DLWorkspace

Configuration: Azure Cluster

For more customized configuration, please refer to the Configuration Section and Azure doc.

Azure Cluster specific configuration

We have greatly simplified Azure Cluster Configuration. As a minimum, you will only need to create a config.yaml file under src/ClusterBootstrap, with the cluster name.

Cluster Name

Cluster name must be unique, and should be specified as:

cluster_name: <your cluster name>

Authentication

If you are not building a cluster for Microsoft employee usage, you will also need to configure Authentication.

Additional configuration.

You may provide/change the specification of the deployed Azure cluster by editing the config.yaml, here’s an example:

cluster_name: <unique cluster name, e.g. useanothername>

azure_cluster:
    infra_node_num: 1
    infra_vm_size : <az vm size, such as Standard_B2s>
    azure_location: eastus
    worker_node_num: 2
    nfs_node_num: 1
    nfs_data_disk_sz : 31
    nfs_data_disk_num: 2
    worker_vm_size: <az vm size, such as Standard_B2s>
    nfs_vm_size: <az vm size, such as Standard_B2s>
    nfs_local_storage_sz: 1023
    vm_image: Canonical:UbuntuServer:18.04-LTS:18.04.201910030
    nfs_vm:
    - suffix: toad
      data_disk_num: 2
      data_disk_sz_gb: 31
      data_disk_sku: Premium_LRS
      data_disk_mnt_path: /data

nfs_mnt_setup:
  - server_suffix: toad
    mnt_point:
      firstshare:
        curphysicalmountpoint: /mntdlws/nfs
        filesharename: /data/share
        mountpoints: ''

datasource: MySQL    
mysql_password: <password, e.g. useanotherpw!>
WinbindServers: []

priority: regular

nfs_client_CIDR:
  node_range:
    - "192.168.0.0/16"
  samba_range:
    - "s.a.m.0/24"

master_token: <DLTS master token for generating user passwords>
activeDirectory:
  tenant: <tenant ID, usually associated with a corp, such as Microsoft>
  clientId: <AAD app ID>
  clientSecret: <AAD app secret>

domain-offset:
  <url1>: <value1>
  <url2>: <value2>
  <can also set '*'>: <value0>

repair-manager:
  portal_url:  <a domain name, e.g. dltshub.mydomain.com>
  ecc_rule:
    cordon_dry_run: False
    reboot_dry_run: True
    alert_job_owners: True
    days_until_node_reboot: 5
    time_sleep_after_pausing: 30
    attempts_for_pause_resume_jobs: 10
  rest_url: http://localhost:5000
  restore_from_rule_cache_dump: True
  rule_cache_dump: /etc/RepairManager/rule-cache.json
  job_owner_email_domain: <an email domain name like microsoft.com>
  latency_rule:
    alert_expiry: 4 # In hours

smtp:
  smtp_url: <smtp, like xxx.com:587>
  smtp_from: <email address that is used to send alert emails>
  smtp_auth_username: <username used for authentication, e.g. same as smtp_from>
  smtp_auth_password: <password for the username above>
  default_recipients: <email address that would receive alert email>
  cc: <email address that alert email would be cc to>

WebUIregisterGroups:
- MicrosoftUsers

WebUIauthorizedGroups : []
WebUIadminGroups : ["CCSAdmins"]
WebUIregisterGroups: [ "MicrosoftUsers" ]

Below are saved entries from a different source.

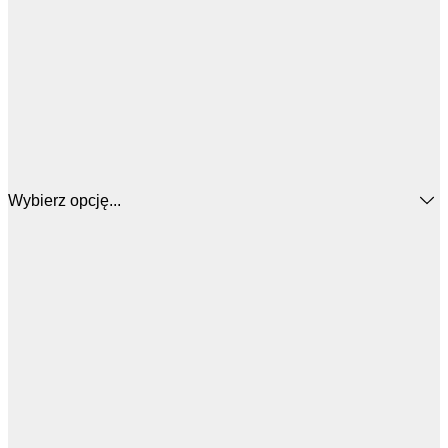
Wybierz opcję...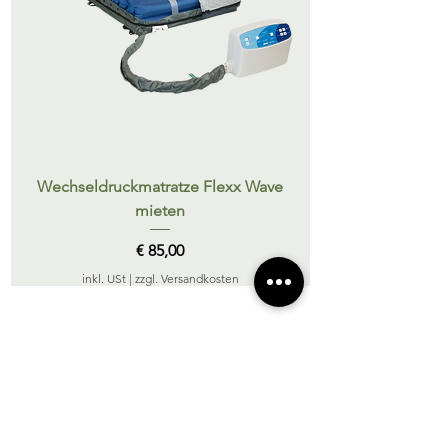
Wechseldruckmatratze Flexx Wave
Wechseldruckmatr
mieten
Preis
€ 85,00
inkl. USt
|
zzgl. Versandkosten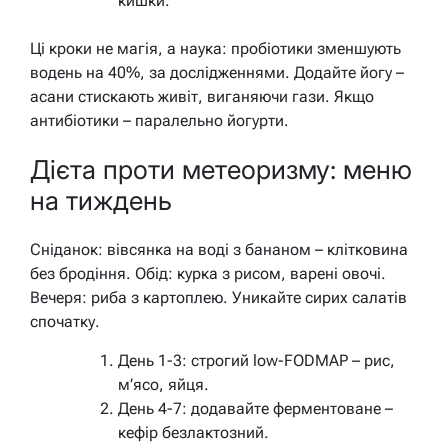
кишки.
Ці кроки не магія, а наука: пробіотики зменшують
водень на 40%, за дослідженнями. Додайте йогу –
асани стискають живіт, виганяючи гази. Якщо
антибіотики – паралельно йогурти.
Дієта проти метеоризму: меню
на тиждень
Сніданок: вівсянка на воді з бананом – клітковина
без бродіння. Обід: курка з рисом, варені овочі.
Вечеря: риба з картоплею. Уникайте сирих салатів
спочатку.
День 1-3: строгий low-FODMAP – рис,
м’ясо, яйця.
День 4-7: додавайте ферментоване –
кефір безлактозний.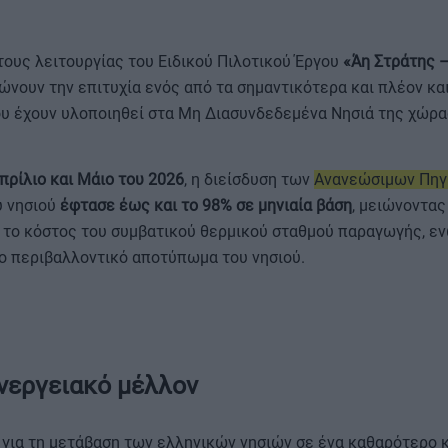
ους λειτουργίας του Ειδικού Πιλοτικού Έργου
«Άη Στράτης –
νουν την επιτυχία ενός από τα σημαντικότερα και πλέον κα
υ έχουν υλοποιηθεί στα Μη Διασυνδεδεμένα Νησιά της χώρα
ΟΡΟΙ ΧΡΗΣΗΣ
πρίλιο και Μάιο του 2026
, η διείσδυση των
Ανανεώσιμων Πηγ
υ νησιού
έφτασε έως και το 98% σε μηνιαία βάση
, μειώνοντας
αι το κόστος του συμβατικού θερμικού σταθμού παραγωγής, 
το περιβαλλοντικό αποτύπωμα του νησιού.
νεργειακό μέλλον
για τη μετάβαση των ελληνικών νησιών σε ένα καθαρότερο κ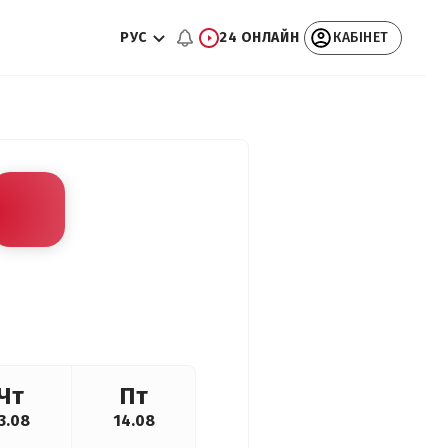
РУС
24 ОНЛАЙН
КАБІНЕТ
Чт
Пт
3.08
14.08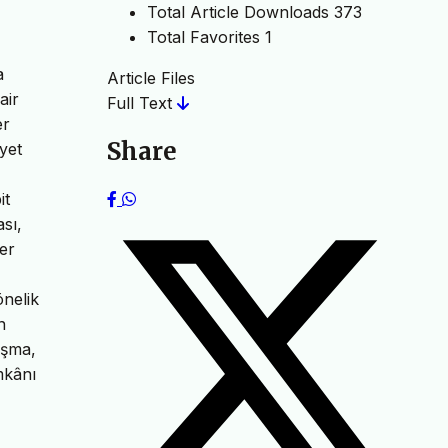
Total Article Downloads
373
Total Favorites
1
a
Article Files
air
Full Text
er
Share
ayet
it
sı,
er
önelik
n
ışma,
mkânı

DeployAuthentications : ["Corp"]

webuiport: 80

cloud_config_nsg_rules:
  default_admin_username: core
  dev_network:
    source_addresses_prefixes:
    # These are the dev box of the cluster, only the machine in the IP address below will have access to the cluster.
    - "b.a.0.0/16"
    - "z.x.0.0/16"
  nfs_share:
    source_ips: 
      # IPs that we want to share NFS storage to
      - "x.y.z.0/24"
      - "a.b.0.0/16"
  nfs_ssh:
    source_ips: 
      # IPs that that we want to use to ssh to NFS nodes
      - "q.w.e.0/24"
      - "r.f.0.0/16"
    port: "22"

alert-manager:
  configured: True
  alert_users: False # True if we want to send out alert email to users, default False
  smtp_url: <smtp url>
  smtp_from: <email address used to send alert emails, e.g. 'dlts-bot@microsoft.com'>
  smtp_auth_username: <email account that would send email to receivers, such as 'dlts-bot@microsoft.com'>
  smtp_auth_password: <password for the email account above>
  receiver: <email address to send alert email to>

  reaper:
    dry-run: True # change to False if we want to kill idle job
    restful-url: http://localhost:5000

prometheus:
  cluster_name: <the unique cluster name> # will be used in link to job detail page

watchdog:
  vc_url: <url used for listing vc, e.g. http://localhost:5000/ListVCs?userName=Administrator>

prometheus:
  cluster_name: <the unique cluster name> # will be used in link to job detail page

job-manager:
  notifier:
    cluster: <cluster name>
    alert-manager-url: <url like http://localhost:9093/alert-manager>

registry_credential:
  <docker registry name 1>:
    username: <docker registry username 1>
    password: <docker registry password 1>
  <docker registry name 2>:
    username: <docker registry username 2>
    password: <docker registry password 2>

Please use the following to find all available azure locations.

az account list-locations

Usually, a CPU VM will be used for infra_vm_size, and a GPU VM will be used for worker_vm_size. Please find all available Azure VM size in a specific region, e.g. West US 2 in the below command:

az vm list-sizes --location <location, e.g. westus2>